Am Freitag zogen Gewitter über Deutschland, räumten die Hitzewelle, die Mitte Mai übers Land gekommen war, erst einmal ab. Das Tief "Emmelinde" hatte gefährliche Zutaten im Gepäck - feuchtheiße Luftmassen einerseits; Winde, die aus unterschiedlichen Richtungen kommen, andererseits. Es sind die Voraussetzungen für Tornados, die ganze Straßenzüge in Lippstadt und Paderborn verwüstet haben. Es gab Schwerverletzte.
Nils Husmann
Heute ist das Land in eine neue Woche gestartet.
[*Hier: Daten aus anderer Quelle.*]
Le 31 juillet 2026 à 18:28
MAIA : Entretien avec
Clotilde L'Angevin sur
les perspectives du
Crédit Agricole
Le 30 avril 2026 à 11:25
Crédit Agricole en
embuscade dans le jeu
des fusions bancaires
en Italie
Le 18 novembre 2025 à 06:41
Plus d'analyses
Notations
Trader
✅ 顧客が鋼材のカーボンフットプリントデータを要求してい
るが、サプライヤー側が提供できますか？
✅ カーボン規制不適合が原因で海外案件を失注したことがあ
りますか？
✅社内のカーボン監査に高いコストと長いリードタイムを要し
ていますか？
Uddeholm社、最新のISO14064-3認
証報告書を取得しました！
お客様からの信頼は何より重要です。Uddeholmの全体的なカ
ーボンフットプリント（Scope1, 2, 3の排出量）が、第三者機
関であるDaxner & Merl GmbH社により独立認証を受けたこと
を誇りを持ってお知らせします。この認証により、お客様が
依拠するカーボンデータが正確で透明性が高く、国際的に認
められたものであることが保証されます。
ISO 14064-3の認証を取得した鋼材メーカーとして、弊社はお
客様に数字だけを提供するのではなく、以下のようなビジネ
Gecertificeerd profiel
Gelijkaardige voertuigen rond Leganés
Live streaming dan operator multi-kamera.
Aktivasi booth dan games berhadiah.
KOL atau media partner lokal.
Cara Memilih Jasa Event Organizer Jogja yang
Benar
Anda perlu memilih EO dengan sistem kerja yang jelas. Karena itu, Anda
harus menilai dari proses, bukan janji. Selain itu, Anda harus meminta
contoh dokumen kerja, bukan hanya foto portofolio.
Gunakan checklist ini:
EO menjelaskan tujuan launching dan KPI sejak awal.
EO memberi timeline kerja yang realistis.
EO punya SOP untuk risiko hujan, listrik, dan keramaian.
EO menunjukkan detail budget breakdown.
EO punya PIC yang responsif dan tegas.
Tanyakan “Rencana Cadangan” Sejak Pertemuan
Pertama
Sicher, übers Wetter reden die Menschen immer gern, aber die verstörenden Bilder aus Ostwestfalen, wo mancherorts Schulen und Kitas weiterhin geschlossen sind, weil die Gebäude beschädigt sind, bleiben folgenlos. Versendet, gesehen, vergessen?
Ich kann verstehen, dass wir alle überfordert sind. Corona macht zwar gefühlt gerade Pause, aber die Pandemie hat uns zwei Jahre lang unsere Ohnmacht vor Augen geführt, wie es nun auch der russische Überfall auf die Ukraine macht. Wir kommen nicht zur Ruhe, sind der schlechten Nachrichten überdrüssig.
Ein Foto aber geht mir seit Freitag nicht mehr aus dem Kopf. Es ist der Turm der katholischen Traukirche St. Clemens zu Hellinghausen, das zu Lippstadt gehört. Er ist weg. Ja, Bilder haben eine große Macht, auf ihnen wirkt es so, als sei der ganze Turm umgeweht, es hat aber - wenn man alte Aufnahmen betrachtet - "nur" ein Turmdach getroffen. Dennoch: Wir leben in einer Zeit, in der Wetterextreme so kraftvoll werden können, dass sie in Sekunden zerlegen können, was für Jahre gedacht war. Dazu die verstörenden Fotos von Bäumen, die einfach zerfetzt worden sind. Und mittendrin die Trümmer des Turmdaches. Ich empfinde das Foto als eine Art allerletzte Warnung.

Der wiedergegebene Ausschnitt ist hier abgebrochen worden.